Ai sensi dell’art. 17, comma 7 del Trattato europeo, la scelta del Commissario europeo- che piaccia o no- è infatti  prerogativa del Consiglio Europeo, cioè del corpo politico rappresentato dai capi di Stato e di governo dei ventisette. E’ il Consiglio che propone, deliberando a maggioranza qualificata, il candidato che  deve poi essere eletto  dal Parlamento. Il cosiddetto “candidato di punta” che ha raccolto più voti alle elezioni non conta nulla se non è contemporaneamente candidato del Consiglio. Il caso Weber del 2019 è chiarissimo. Quanto il caso Von der Leyen del 2024.  Il primo non condiviso, il secondo condiviso dal Consiglio.

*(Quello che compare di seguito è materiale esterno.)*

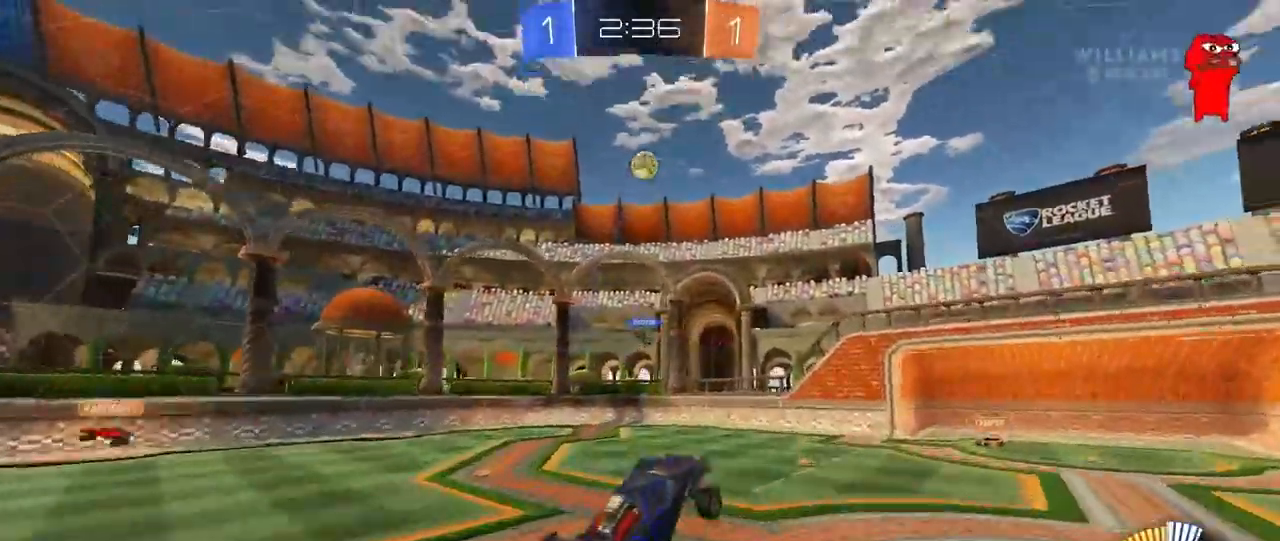
{"keys": ["a", "s"], "mouse": ["left"], "mouse_move": "still", "events": [[33, "shift", "down"], [83, "mouse_right", "up"], [83, "s", "up"], [133, "a", "up"], [133, "shift", "up"], [283, "d", "down"], [367, "a", "down"], [367, "d", "up"], [467, "s", "down"]]}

E’ ancora il Consiglio Europeo, in accordo col candidato eletto, ad adottare l’elenco dei Commissari, proposti dai singoli governi, che poi saranno collettivamente soggetti al voto del Parlamento. Dopo questo voto finale sta infine, ancora una volta, al Consiglio Europeo la nomina ( appointment) della Commissione a maggioranza qualificata.  L’ “elezione” parlamentare  è quindi,  per così dire una investitura o una conferma solenne , non una scelta della persona che deve rappresentare l’organo. Forse dovremmo dire è una “votazione” più che una “elezione”.

E’ dunque evidente che la logica di nomina della Commissione è quella della contrattazione e dell’ accordo tra i governi, non quella della espressione di una presunta o reale maggioranza del Parlamento, o del mutamento degli orientamenti in esso prevalenti. Il voto popolare deve esser certo preso in qualche considerazione  ( “taking into account”) per la nomina della Commissione , ma niente di più. E “prendere in considerazione” non significa certo “assecondare”. Può significare anche “prendere le contromisure” ( nel caso, non impossibile, di un voto assolutamente anti-europeista).

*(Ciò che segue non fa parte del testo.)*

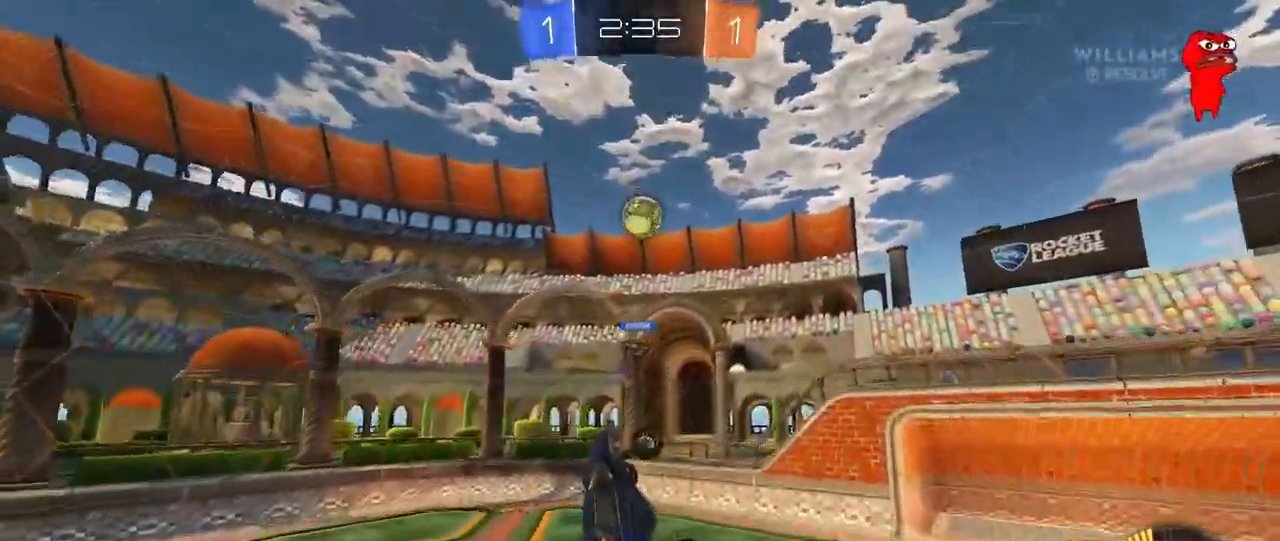
{"keys": ["a"], "mouse": [], "mouse_move": "still", "events": [[17, "mouse_left", "up"], [17, "s", "up"]]}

Il problema italiano nasce dal fatto politicamente abnorme, ma semplicemente ignorato, che un “capo di governo” di uno Stato membro si sia potuto presentare come candidato nella campagna elettorale europea, raccogliendo consensi incrementati, peraltro non tradotti in una rappresentanza effettiva, pur essendo e rimanendo contemporaneamente leader di una forza politica nominativamente transnazionale ( ECR) che è risultata la  quarta forza politica presente in Parlamento.

 Certo è stata sempre una vecchia “furbizia italiana” far correre ministri e anche deputati nazionali  ( il doppio mandato dei parlamentari è esistito a lungo ) alle elezioni europee. Mai però era successo che si presentasse un presidente del Consiglio addirittura contemporaneamente leader anche di un partito europeo, senza dimettersi da presidente e “rinunciando” invece, dopo le elezioni,  al seggio europeo, non naturalmente alla sua carica di Presidente.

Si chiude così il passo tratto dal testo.